11 responses to “The Eagle and the Pelican

  1. Very good — a lot to put your arms around.

  2. What wealth you have poured into this so vivid tale.

  3. As I know only too well, rhyming couplets are a tough trick to pull off, especially in a long poem, but you’ve succeeded wonderfully here, Tom. I thought it was particularly effective when you split the couplet over two stanzas –
    …Above the cliff and bay, he looked so grim
    He frightened her. “This is the place,” she said.

    He felt the awful sense of blinding dread
    That once had paralyzed him as he stood…

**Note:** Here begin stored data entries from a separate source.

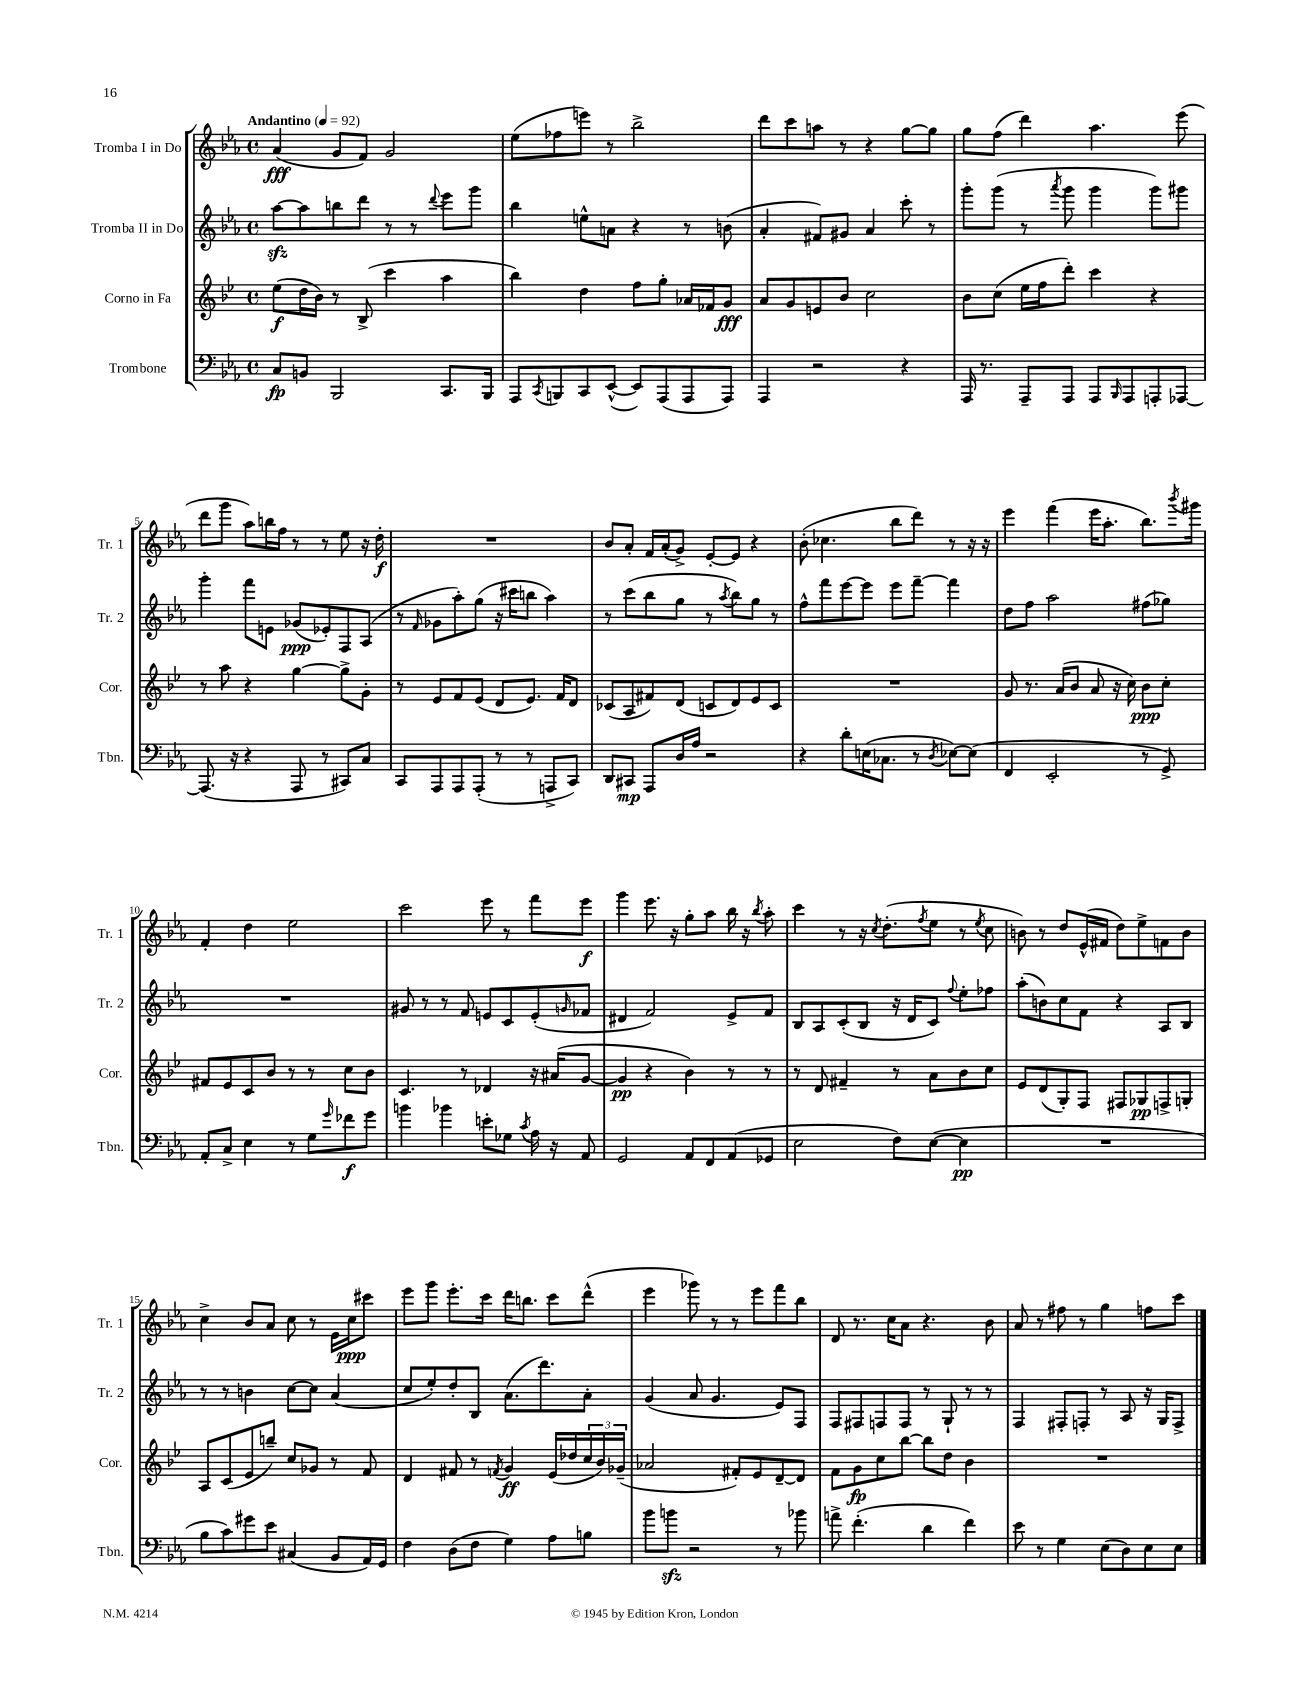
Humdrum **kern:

**kern	**dynam	**kern	**dynam	**kern	**dynam	**kern	**dynam
*part4	*part4	*part3	*part3	*part2	*part2	*part1	*part1
*staff4	*staff4	*staff3	*staff3	*staff2	*staff2	*staff1	*staff1
*I"Trombone	*	*I"Corno in Fa	*	*I"Tromba II in Do	*	*I"Tromba I in Do	*
*I'Tbn.	*	*I'Cor.	*	*I'Tr. 2	*	*I'Tr. 1	*
*clefF4	*	*clefG2	*	*clefG2	*	*clefG2	*
*k[b-e-a-]	*	*k[b-e-]	*	*k[b-e-a-]	*	*k[b-e-a-]	*
*M4/4	*	*M4/4	*	*M4/4	*	*M4/4	*
*met(c)	*	*met(c)	*	*met(c)	*	*met(c)	*
*MM92	*	*MM92	*	*MM92	*	*MM92	*
=1	=1	=1	=1	=1	=1	=1	=1
!	!	!	!	!	!	!LO:TX:a:B:t=Andantino	!
8C/L	fp	(8ee-\L	f	[8aa-zz\L	.	(4a-/	fff
8BBn/J	.	16dd\L	.	8aa-\]	.	.	.
.	.	16b-\JJ)	.	.	.	.	.
2BBB-/	.	8r	.	8bbn\	.	8g/L	.
.	.	(8B-^/	.	8ddd\J	.	8f/J)	.
.	.	4ccc\	.	8r	.	2g/	.
.	.	.	.	8r	.	.	.
.	.	.	.	8qqddd/	.	.	.
8.CC/L	.	4aa\	.	8eee-\L	.	.	.
.	.	.	.	8ggg\J	.	.	.
16BBB-/Jk	.	.	.	.	.	.	.
=2	=2	=2	=2	=2	=2	=2	=2
8AAA-/L	.	4bb-\)	.	4bb-\	.	(8ee-\L	.
8qCC/	.	.	.	.	.	.	.
8BBBn/	.	.	.	.	.	8ff-X\	.
8CC/	.	4dd\	.	8een^^\L	.	8eeen\J)	.
([8EE-^^/J	.	.	.	8an\J	.	8r	.
8EE-/L])	.	8ff\L	.	4r	.	2bb-^\	.
(8AAA-/	.	8gg'\J	.	.	.	.	.
8AAA-/	.	16a-X/LL	.	8r	.	.	.
.	.	16f-X/J	.	.	.	.	.
8AAA-/J)	.	8g/J	fff	(8bn\	.	.	.
=3	=3	=3	=3	=3	=3	=3	=3
4AAA-/	.	8a/L	.	4a-'/	.	8ddd\L	.
.	.	8g/	.	.	.	8ccc\	.
2r	.	8en/	.	8f#X/L)	.	8aan\J	.
.	.	8b-/J	.	8g#X/J	.	8r	.
.	.	2cc\	.	4a-/	.	4r	.
4r	.	.	.	8ccc'\	.	[8gg\L	.
.	.	.	.	8r	.	8gg\J]	.
=4	=4	=4	=4	=4	=4	=4	=4
16AAA-/	.	8b-\L	.	8ggg'\L	.	8gg\L	.
8.r	.	.	.	.	.	.	.
.	.	(8cc\J	.	(8ggg\J	.	(8ff\J	.
8AAA-~/L	.	16ee-\LL	.	8r	.	4ddd\)	.
.	.	16ff\J	.	.	.	.	.
.	.	.	.	8qaaa-/	.	.	.
8AAA-/J	.	8ddd'\J)	.	8ggg\	.	.	.
8AAA-/L	.	4ccc\	.	4ggg\	.	4.aa-\	.
16qqBBB-/	.	.	.	.	.	.	.
8AAA-/	.	.	.	.	.	.	.
8AAAn'/	.	4r	.	8ggg\L)	.	.	.
[8AAA-X/J	.	.	.	8ggg#X\J	.	(8eee-\	.
!!LO:LB:g=z
=5	=5	=5	=5	=5	=5	=5	=5
(8.AAA-/]	.	8r	.	4ggg'\	.	8ddd\L	.
.	.	8aa\	.	.	.	8ggg\J	.
16r	.	.	.	.	.	.	.
4r	.	4r	.	8fff\L	.	8aa-\L)	.
.	.	.	.	8en\J	.	16bbn\L	.
.	.	.	.	.	.	16ff\JJ	.
8AAA-/	.	[4gg\	.	(8g-X/L	ppp	8r	.
8r	.	.	.	8e-X'/)	.	8r	.
8CC#X/L)	.	8gg^\L]	.	8F/	.	8ee-\	.
8C/J	.	8g'\J	.	(8A-/J	.	16r	.
.	.	.	.	.	.	16dd'\	f
=6	=6	=6	=6	=6	=6	=6	=6
8CC/L	.	8r	.	8r	.	1r	.
.	.	.	.	16qqf/	.	.	.
8AAA-/	.	8e-/L	.	8g-X\L	.	.	.
8AAA-/	.	8f/	.	8aa-'\)	.	.	.
(8AAA-'/J	.	(8e-/J	.	(8gg\J	.	.	.
8r	.	8d/L	.	16r	.	.	.
.	.	.	.	16ccc#X\KL	.	.	.
8r	.	8.e-/J)	.	8bbn\J	.	.	.
8AAAn^/L	.	.	.	4aa-\)	.	.	.
.	.	16f/KL	.	.	.	.	.
8CC/J)	.	8d/J	.	.	.	.	.
=7	=7	=7	=7	=7	=7	=7	=7
8DD/L	.	(8c-X/L	.	8r	.	8b-/L	.
8CC#X/J	mp	8A/	.	(8ccc\L	.	8a-'/J	.
8AAA-/L	.	8f#X/)	.	8bb-\	.	16f/LL	.
.	.	.	.	.	.	(16a-'/J	.
16D/L	.	(8d/J	.	8gg\J	.	8g^/J)	.
16A-/JJ	.	.	.	.	.	.	.
2r	.	8cn/L	.	8r	.	[8e-'/L	.
.	.	.	.	8qaa-/	.	.	.
.	.	8d/)	.	8bb-\L)	.	8e-/J]	.
.	.	8e-/	.	8gg\J	.	4r	.
.	.	8c/J	.	8r	.	.	.
=8	=8	=8	=8	=8	=8	=8	=8
4r	.	1r	.	8ff^^\L	.	(8b-'\	.
.	.	.	.	8fff\	.	4.cc-X\	.
8d'\L	.	.	.	[8eee-\	.	.	.
(16En\K	.	.	.	8eee-\J]	.	.	.
8.C-X\J	.	.	.	.	.	.	.
.	.	.	.	8eee-\L	.	8bb-\L	.
8r	.	.	.	[8fff~\J	.	8ddd\J)	.
8qD/	.	.	.	.	.	.	.
[8E-X\L)	.	.	.	4fff\]	.	8r	.
(8E-\J]	.	.	.	.	.	16r	.
.	.	.	.	.	.	16r	.
=9	=9	=9	=9	=9	=9	=9	=9
4FF/	.	8g/	.	8dd\L	.	4eee-\	.
.	.	8.r	.	8ff\J	.	.	.
2EE-'/	.	.	.	2aa-\	.	(4fff\	.
.	.	(16a/KL	.	.	.	.	.
.	.	8b-/J	.	.	.	.	.
.	.	8a/	.	.	.	16eee-\KL	.
.	.	.	.	.	.	8.aa-'\J	.
.	.	16r	.	.	.	.	.
.	.	16cc\)	.	.	.	.	.
8r	.	8b-\L	ppp	(8ff#X\L	.	8.bb-\L)	.
8GG^/)	.	8cc'\J	.	8gg-X\J)	.	.	.
.	.	.	.	.	.	8qbbb-/	.
.	.	.	.	.	.	16ggg#X\Jk	.
!!LO:LB:g=z
=10	=10	=10	=10	=10	=10	=10	=10
8AA-'/L	.	8f#X/L	.	1r	.	4f'/	.
8C^/J	.	8e-/	.	.	.	.	.
4E-\	.	8c/	.	.	.	4dd\	.
.	.	8b-/J	.	.	.	.	.
8r	.	8r	.	.	.	2ee-\	.
8G\L	.	8r	.	.	.	.	.
16qqg/	.	.	.	.	.	.	.
8f-X\	f	8cc\L	.	.	.	.	.
8g\J	.	8b-\J	.	.	.	.	.
=11	=11	=11	=11	=11	=11	=11	=11
4bn\	.	4.c/	.	8g#X/	.	2ccc\	.
.	.	.	.	8r	.	.	.
4b-X\	.	.	.	8r	.	.	.
.	.	8r	.	8f/	.	.	.
8en'\L	.	4d-X/	.	8en/L	.	8eee-\	.
8G-X\J	.	.	.	8c/	.	8r	.
8qc/	.	.	.	.	.	.	.
16A-\	.	16r	.	(8e'/	.	8fff\L	.
16r	.	(16a#X/KL	.	.	.	.	.
.	.	.	.	16qqgn/	.	.	.
8AA-/	.	[8g/J	.	8f-X/J	.	8eee-\J	f
=12	=12	=12	=12	=12	=12	=12	=12
2GG/	.	4g/]	pp	4d#X/	.	4ggg\	.
.	.	4r	.	2f/)	.	8.eee-\	.
.	.	.	.	.	.	16r	.
8AA-/L	.	4b-\)	.	.	.	8gg'\L	.
8FF/	.	.	.	.	.	8aa-\J	.
(8AA-/	.	8r	.	8e-^/L	.	16bb-\	.
.	.	.	.	.	.	16r	.
.	.	.	.	.	.	8qbb-/	.
8GG-X/J	.	8r	.	8f/J	.	8aa-'\	.
=13	=13	=13	=13	=13	=13	=13	=13
2E-\	.	8r	.	8B-/L	.	4ccc\	.
.	.	8d/	.	8A-/	.	.	.
.	.	4f#X~/	.	(8c'/	.	8r	.
.	.	.	.	8B-/J	.	16r	.
.	.	.	.	.	.	8qcc/	.
.	.	.	.	.	.	(8.dd'\L	.
8F\L)	.	8r	.	16r	.	.	.
.	.	.	.	16d/KL	.	.	.
.	.	.	.	.	.	8qff/	.
([8E-\J	.	8a\L	.	8c/J)	.	8ee-\J	.
.	.	.	.	8qqff/	.	.	.
4E-\]	pp	8b-\	.	8ee-'\L	.	8r	.
.	.	.	.	.	.	8qee-/	.
.	.	8cc\J	.	8ff-X\J	.	8cc\	.
=14	=14	=14	=14	=14	=14	=14	=14
1r	.	8e-/L	.	(8aa-'\L	.	8bn\)	.
.	.	(8d/	.	8bn\)	.	8r	.
.	.	8G'/)	.	8cc\	.	8dd/L	.
.	.	8F/J	.	8f\J	.	(16e-^^/L	.
.	.	.	.	.	.	16f#X/JJ	.
.	.	8F#X/L	.	4r	.	8dd\L)	.
.	.	8G-X/	pp	.	.	8ee-^\	.
.	.	8Fn^/	.	8A-/L	.	8fn\	.
.	.	8Gn'/J	.	8B-/J	.	8b\J	.
!!LO:LB:g=z
=15	=15	=15	=15	=15	=15	=15	=15
8B-\L	.	8A/L	.	8r	.	4cc^\	.
8c\)	.	(8c/	.	8r	.	.	.
8g#X\	.	8e-/	.	4bn\	.	8b-/L	.
8e-\J	.	8bbn~/J)	.	.	.	8a-/J	.
(4C#X/	.	8cc/L	.	[8cc\L	.	8cc\	.
.	.	8g-X/J	.	8cc\J]	.	8r	.
8BB-/L	.	8r	.	(4a-/	.	16e-\LL	.
.	.	.	.	.	.	16cc\J	ppp
16AA-/L)	.	8f/	.	.	.	8ccc#X\J	.
16GG/JJ	.	.	.	.	.	.	.
=16	=16	=16	=16	=16	=16	=16	=16
4F\	.	4d/	.	8cc/L	.	8eee-\L	.
.	.	.	.	8ee-'/)	.	8ggg\J	.
(8D\L	.	8f#X/	.	8dd'/	.	8.eee-'\L	.
8F\J	.	8r	.	8B-/J	.	.	.
.	.	.	.	.	.	16ccc\Jk	.
.	.	8qfn/	.	.	.	.	.
4G\)	.	4g/	ff	(8.a-\L	.	16ddd\KL	.
.	.	.	.	.	.	8.bbn\J	.
.	.	.	.	8.ddd\)	.	.	.
8A-\L	.	(16e-/LL	.	.	.	8ccc\L	.
.	.	16dd-X/	.	.	.	.	.
8Bn\J	.	24cc/	.	8a-'\J	.	(8ddd^^\J	.
.	.	24b-/)	.	.	.	.	.
.	.	(24g-X~/JJ	.	.	.	.	.
=17	=17	=17	=17	=17	=17	=17	=17
8b-\L	.	2a-X/	.	(4g/	.	4eee-\	.
8bnzz\J	.	.	.	.	.	.	.
2r	.	.	.	8a-/	.	8ggg-X\)	.
.	.	.	.	4.g/	.	8r	.
.	.	8f#X'/L)	.	.	.	8r	.
.	.	8e-/	.	.	.	8eee-\L	.
8r	.	[8d~/	.	8e-/L)	.	8fff\	.
8b-X\	.	8d/J]	.	8F/J	.	8bb-\J	.
=18	=18	=18	=18	=18	=18	=18	=18
8an^\	.	8f\L	.	8F/L	.	8d/	.
(4.f'\	.	8g\	fp	8F#X/	.	8.r	.
.	.	8cc\	.	8Fn/	.	.	.
.	.	.	.	.	.	16cc\KL	.
.	.	[8bb-\J	.	8F/J	.	8a-\J	.
4d\	.	8bb-\L]	.	8r	.	4.r	.
.	.	8dd\J	.	8G`/	.	.	.
4f\)	.	4b-\	.	8r	.	.	.
.	.	.	.	8r	.	8b-\	.
=19	=19	=19	=19	=19	=19	=19	=19
8e-\	.	1r	.	4F/	.	8a-/	.
8r	.	.	.	.	.	8r	.
4G\	.	.	.	8F#X'/L	.	8ff#X\	.
.	.	.	.	8Fn'/J	.	8r	.
(8E-\L	.	.	.	8r	.	4gg\	.
8D\)	.	.	.	8A-/	.	.	.
8E-\	.	.	.	16r	.	8ffn\L	.
.	.	.	.	16G/KL	.	.	.
8E-\J	.	.	.	8F^/J	.	8ccc\J	.
==	==	==	==	==	==	==	==
*-	*-	*-	*-	*-	*-	*-	*-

    It’s a device that my great hero John Masefield uses in his narrative poems, and I think this piece has something of his spirit about it. It was ‘Reynard the Fox’ that first opened my mind to the power of poetry, and your rhyming couplets give this poem that same feeling of suspense and momentum, then a pleasing sense of resolution. The driving rhythm, married to the subject matter, also put me in mind of Longfellow – only yours is much more readable! A masterly blend of poetic technique and authentic story-telling; it’s a triumph.

    • You reassure me, Nick. I thought your couplets were so smooth and read so well. I was much less sure about this effort. Thank you.

    • Nick, I just read “Reynard the Fox” for the first time. Masefield certainly did a masterful job of portraying the society of his time with a rollicking sense of comedy, didn’t he? I had not read Reynard before you put me on to it. Thanks.

      • My pleasure. I still get a shiver down my back every time I read the line:

        “The earth was stoped. It was barred with stakes.”

        Whatever one thinks about fox-hunting (a highly emotive and politically charged topic here in the UK) it makes a fine setting for a narrative poem in hands as skilled as Masefield’s (he was Poet Laureate). I’m thinking of trying a long ‘un about a train journey…but don’t hold your breath! N.

  4. Thomas, another amazing story, with rhyme and meter that just seems to “happen” – so naturally. Again, I’ve printed this out to read more slowly – in full enjoyment.

  5. I, too, thought of Longfellow as I read this poem, since I am a descendant of those he immortalized in “Evangeline” and that kind of meter was instilled by frequent recitation of his poem(s) in childhood. You have a gift for writing in traditional meter, I think, and keeping it fresh and alive. What I especially like about this poem are the apt and surprising turns of phrase and images….the sun bending the air as it dances above terror and despair….Hurit watching the shadows on his face…the solitary bleak ritual of the eagle’s cries…the waves as. graves….And this is just a simple poem about an eagle and a pelican, right? Just wonderful! I enjoyed it immensely.

    • You’re a descendant of those immortalized in Evangeline? Neat! I am going to have to go back and read Longfellow again I guess. I haven’t read him for decades. Thanks so much for visiting here, Cynthia. I found your poetry through John Stevens and am glad I did.

  6. Anna Mark

    Riveting story. I love how he remembers everything from on that cliff, a place of such power and yet also precarious, teetering, and in the end a declaration of love, after all the terror of remembering, and reliving it — love. A moving poem.